CSUN Professor Curates Lowrider Exhibit at Petersen Museum

  • The High Art of Riding Low, at the Petersen Automotive Museum in Los Angeles, features sculptures, paintings, installations and, of course, lowrider vehicles. Photo courtesy of Petersen Automotive Museum.

  • The High Art of Riding Low, at the Petersen Automotive Museum in Los Angeles, features sculptures, paintings, installations and, of course, lowrider vehicles. Photo courtesy of Petersen Automotive Museum.

  • The High Art of Riding Low, at the Petersen Automotive Museum in Los Angeles, features sculptures, paintings, installations and, of course, lowrider vehicles. Photo courtesy of Petersen Automotive Museum.

  • The High Art of Riding Low, at the Petersen Automotive Museum in Los Angeles, features sculptures, paintings, installations and, of course, lowrider vehicles. Photo courtesy of Petersen Automotive Museum.

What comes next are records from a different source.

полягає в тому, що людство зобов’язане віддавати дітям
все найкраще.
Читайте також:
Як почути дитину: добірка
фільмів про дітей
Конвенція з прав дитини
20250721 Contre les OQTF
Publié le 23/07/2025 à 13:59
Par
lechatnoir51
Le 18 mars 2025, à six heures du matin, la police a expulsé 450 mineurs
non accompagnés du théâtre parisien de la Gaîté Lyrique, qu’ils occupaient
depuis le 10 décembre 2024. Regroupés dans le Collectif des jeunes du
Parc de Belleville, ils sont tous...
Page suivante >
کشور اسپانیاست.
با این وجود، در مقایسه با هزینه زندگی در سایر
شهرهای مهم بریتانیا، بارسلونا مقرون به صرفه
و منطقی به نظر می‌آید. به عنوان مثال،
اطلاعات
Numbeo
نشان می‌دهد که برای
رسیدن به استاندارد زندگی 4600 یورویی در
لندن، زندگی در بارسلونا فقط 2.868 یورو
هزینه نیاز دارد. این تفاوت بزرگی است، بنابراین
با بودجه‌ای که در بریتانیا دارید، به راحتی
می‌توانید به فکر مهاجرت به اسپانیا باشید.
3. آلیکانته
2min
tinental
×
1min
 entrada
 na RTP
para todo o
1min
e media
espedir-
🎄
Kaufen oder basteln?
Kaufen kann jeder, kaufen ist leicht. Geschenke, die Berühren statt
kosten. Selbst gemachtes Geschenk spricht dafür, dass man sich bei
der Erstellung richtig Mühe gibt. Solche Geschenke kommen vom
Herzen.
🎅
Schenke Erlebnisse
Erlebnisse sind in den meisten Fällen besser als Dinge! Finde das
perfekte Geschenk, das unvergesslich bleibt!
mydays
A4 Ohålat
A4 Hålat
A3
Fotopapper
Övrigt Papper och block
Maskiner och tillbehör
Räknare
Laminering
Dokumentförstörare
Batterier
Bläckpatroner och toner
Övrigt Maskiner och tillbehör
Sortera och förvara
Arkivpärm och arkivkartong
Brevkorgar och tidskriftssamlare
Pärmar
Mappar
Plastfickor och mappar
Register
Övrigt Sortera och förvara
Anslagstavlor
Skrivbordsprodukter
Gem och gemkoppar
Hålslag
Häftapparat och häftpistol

California State University, Northridge professor of Chicana/o studies Denise Sandoval is curating a new exhibit on lowrider cars, The High Art of Riding Low, at the Petersen Automotive Museum in Los Angeles. The exhibit features sculptures, paintings, installations and, of course, lowrider vehicles as art.

The term “lowrider” has a dual meaning, said Sandoval MA ’95 (Chicana/o Studies), who previously curated the Petersen exhibitions Arte y Estilo (2000) and La Vida Lowrider: Cruising the City of Angels (2007).

“The term can be applied to a certain style of customizing [cars] — lower to the ground, fantastic paint jobs … chrome,” she said. “But also it’s a term used to define a person that either owns the car or sees themselves as part of the lowriding scene.”

As all cultures do, the lowrider lifestyle holds certain values and beliefs, including “pride, respect, corazón (the Spanish word for heart), family and brotherhood,” said Sandoval, who in 2003 completed her dissertation on lowriding traditions at the Claremont Graduate University.

The professor noted that the opportunity to curate this exhibit has special significance for her because of the overlap of the subject matter in her personal and professional life.

“[This exhibit] is bringing together two worlds that have really played a big part in my professional and personal life,” she said. “I’m trained in ethnic studies and Chicano studies, [so I see] my role as continuing to document our stories — our Chicano stories — in academia, but also always being connected to the community.”

According to the Petersen website, the exhibit will run through June 2018, in the museum’s Armand Hammer Foundation Gallery.